Friday, September 23, 2011

Days 83 - 84: Mount Ranier National Park, WA


Mount Ranier is the most heavily glaciated peak in the lower 48 states and is the fifth National Park, created in 1899.


They had some interesting books in the museum gift shop.


The park has lots of historic structures and a little museum.
I think this is Charlie the Cougar.  He was taxidermied about 100 years ago.


Mount Ranier had some buses similar to Yellowstone and Glacier but they no longer use them.  There were only five made, and this is one of the last remaining three in existence.


Cool vintage gas station with the pumps still there.


Doesn't look like much in the photo but this waterfall is about 90 feet tall.


The day we arrived, the mountain was completely obscured by low clouds.  This is the visitor's center at "Paradise".  We had no choice but to camp for the night and hope the mountain would show itself tomorrow.  The Park Rangers warned us that Mount Ranier makes its own weather and can remain hidden for weeks!

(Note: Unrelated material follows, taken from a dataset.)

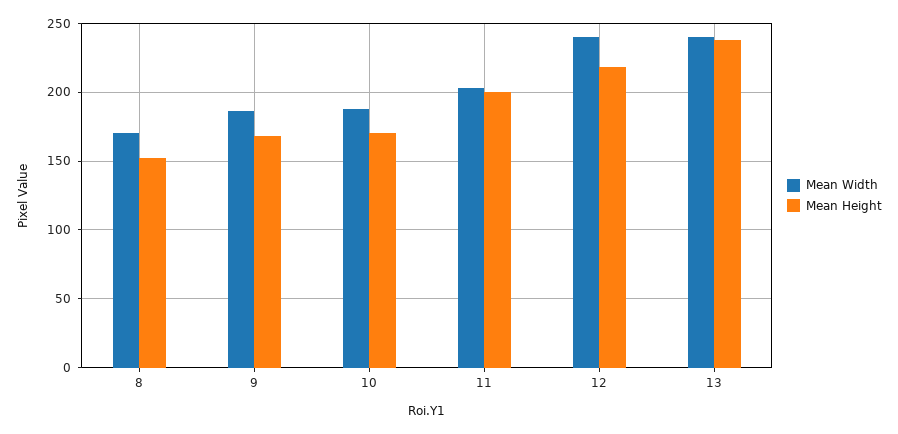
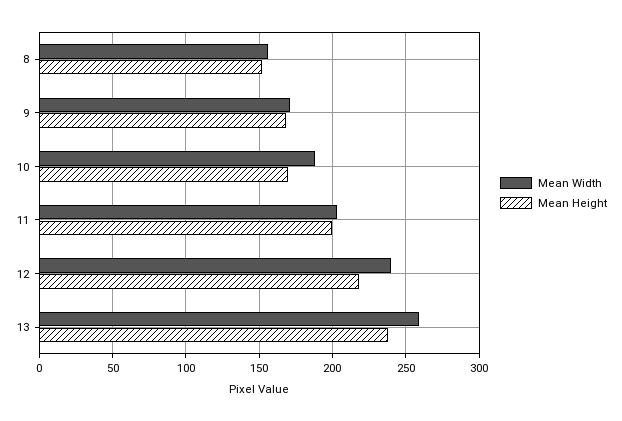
Mean Width, 8: 170 -> 155
Mean Width, 9: 185 -> 170
Mean Width, 13: 240 -> 260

We camped for the night in a light drizzle and met these two characters, Ian and his father Stan.  They were about halfway thru hiking the "Wonderland Trail," which circles the base of Mount Ranier.  The hike is 95 miles long and takes about a week to complete!  Ian had forgotten his rain pants and they were afraid of him getting damp and not being able to complete the hike.  I loaned him mine and they hiked on the next morning.  We got to spend some time with them, drinking beer and listening to Stan play guitar.  He knows a bunch of classic rock and folk songs like Woodie Guthrie, Eagles, Neil Young, etc.  Good times!  We exchanged information so I could retrieve the pants and Ian is letting us stay at his place in Portland!


The following morning the mountain showed itself for an hour or so and disappeared again!  It's really breathtaking because it's not part of a range.  It just stands alone and dominates the landscape.


"the most luxuriant and the most extravagantly beautiful of all the alpine gardens I ever beheld in all my mountain-top wanderings."
-John Muir


Marmots!


 
We did a sub alpine meadow hike and it was teaming with flowers, deer, marmots, and even some snow still on the ground.


 
This is Park Ranger Casey educating visitors about the Pacific Rim volcanoes, especially the ones along the west coast.  The Ranger programs are great and the Rangers are really passionate about their jobs.


This illustrates how frequently the western US volcanoes have experienced eruptions.  Ranier is not expected to seriously erupt anytime, but it is considered dangerous because of all the glacial ice stored on the mountain.  If there was a landslide, this could create a "lahar" or mudflow that could devestate Tacoma and even Seattle.  There's evidence of one 5000 years ago that reached Puget Sound.  The mountain was believed to have been over 16,000 feet tall before the lahar decreased its height and then the glaciers eroded it even more. 


In the meantime, it's a beauty to behold.  That afternoon, the summit appeared again but the clouds never completely lifted.  Still, we feel lucky we got to see it.  In the foreground is a glacial moraine where the Nisqually Glacier scraped a huge trough.  The toe of the glacier is visible about half way up the moraine.  It's covered in dirt and rock but you can see where the melt water starts, that is actually ice!